Reducing the Probability for Error
I think the stallions (the good businesses) often prove to be the lowest risk, highest probability outcomes, but this is not always the case. I’ve always thought generally speaking—most investment mistakes are made because an error was made evaluating the business as opposed to an error based on the valuation given the current state of the business. Of course, you could argue that a bad business (or one that gets progressively bad) turned out to be overvalued. But I’m just referring to the idea that very few serious investment mistakes come from buying great businesses at too high prices.
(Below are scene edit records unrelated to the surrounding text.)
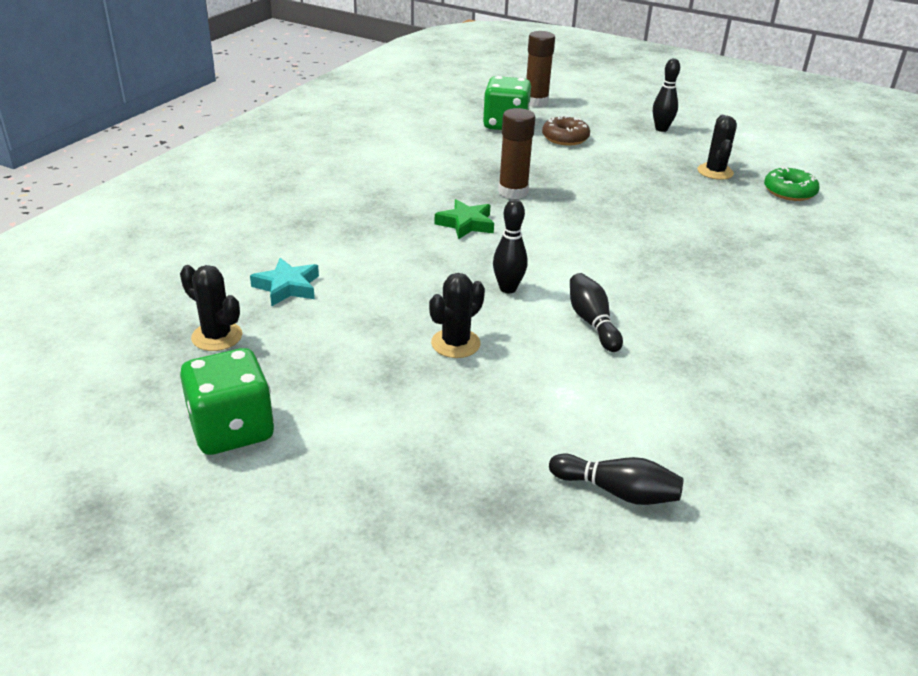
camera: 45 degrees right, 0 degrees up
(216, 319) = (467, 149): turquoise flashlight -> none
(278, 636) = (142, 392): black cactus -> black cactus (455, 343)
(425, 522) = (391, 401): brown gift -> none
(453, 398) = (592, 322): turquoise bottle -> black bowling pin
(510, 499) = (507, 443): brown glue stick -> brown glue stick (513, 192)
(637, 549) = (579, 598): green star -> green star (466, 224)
Sometimes this happens—like buying Coke in 1998 or Microsoft in 2000. Business results at both of those companies continued to be good, but the stocks performed poorly. But usually, this type of mistake (while still a mistake) means mediocre results going forward, and not necessarily significant loss of capital. The big losses tend to come from being wrong about the business.
So I find I spend a lot of time trying to reduce errors, and this leads me to preferring high quality businesses. And Munger and Buffett have obviously proved the merit of this idea over time. As Charlie Munger said in that same lecture:
“And so having started out as Grahamites—which, by the way, worked fine—we gradually got what I would call better insights. And we realized that some company that was selling at 2 or 3 times book value could still be a hell of a bargain because of momentums implicit in its position, sometimes combined with an unusual managerial skill plainly present in some individual…”
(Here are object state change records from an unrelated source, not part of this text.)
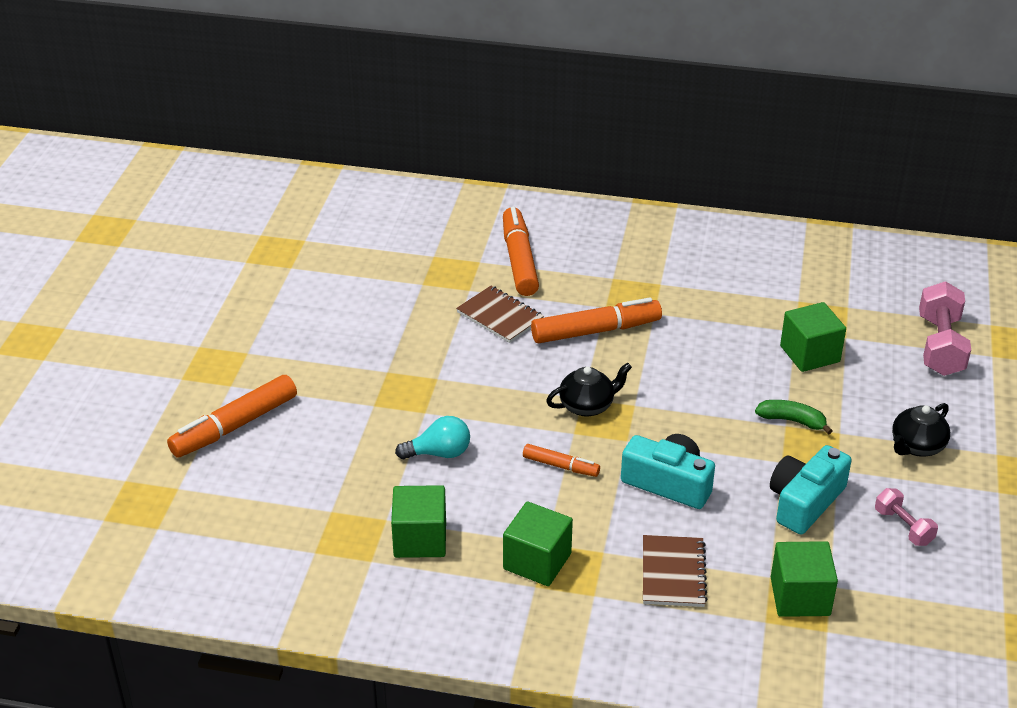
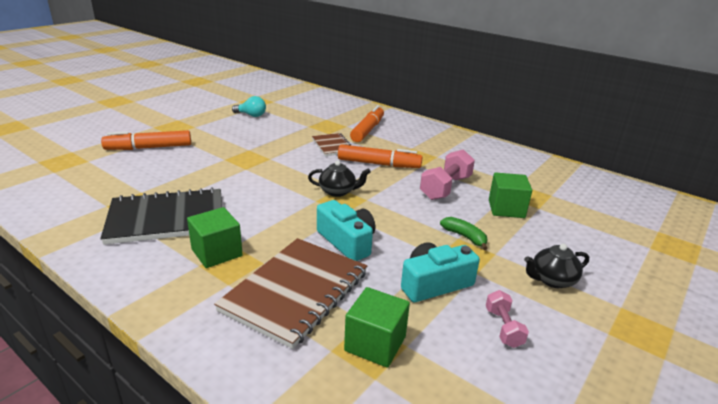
camera: 25 degrees right, 10 degrees down
(420, 539) = (167, 219): green cube -> black notebook
(439, 453) = (230, 186): turquoise light bulb -> turquoise light bulb (251, 115)
(561, 466) = (289, 212): orange marker -> none
(673, 573) = (295, 291): brown notebook -> brown notebook, size x1.84
(940, 346) = (609, 231): pink dumbbell -> pink dumbbell (445, 188)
So moats are important, valuation is crucial, but thinking in terms of probability is also very important. Evaluating what Wal-Mart will look like in 10 years will probably lead to a more predictable outcome than evaluating Facebook (note: more predictable, not necessarily better). There are no sure things, but there are probabilities, and the probabilities—unlike card games or dice—are dynamic and ever changing. It’s not an exact science.
What you’re trying to do is locate what Munger calls the “easy decisions”. The low risk, high probability bets. Sometimes those come from the best companies in the world with significant advantages, other times they come from off the beaten path—companies that are involved with some sort of special situation that might not have these sought after moats, but nonetheless offer significant value and low risk of permanent capital impairment.
I think what Charlie Munger is really saying—if I can be so bold to put words in his mouth—is that identifying moats is not a science, and it’s not easy to describe to someone who is asking about them. (After all, the quote above is from a speech called “The Art of Stock Picking”). Each situation is different and each company has its own set of circumstances. Despite how much we’d like to boil this down into a checklist and a simple box checking exercise, investing just doesn’t work that way. It takes a lot of preparation to put yourself in the position to identify these low risk, high probability investments, and it also takes a lot of patience and discipline to wait for them in the meantime when they aren’t available.
Charlie Munger succinctly summarizes this point when he was asked at the meeting “what system do you use to identify great investments?”
“We tend to look for the easy decisions, but we find it very hard to find “easy decisions”. We found just barely enough and they had their own problems. So, I don’t have a system.”
It is certainly a lot harder for Munger than the rest of us. He is 91, he’s a billionaire, and he unfortunately has far fewer investment opportunities than most of us.
But his experience is relevant, and we can take away certain aspects of his investment philosophy as we hunt for our own bargains.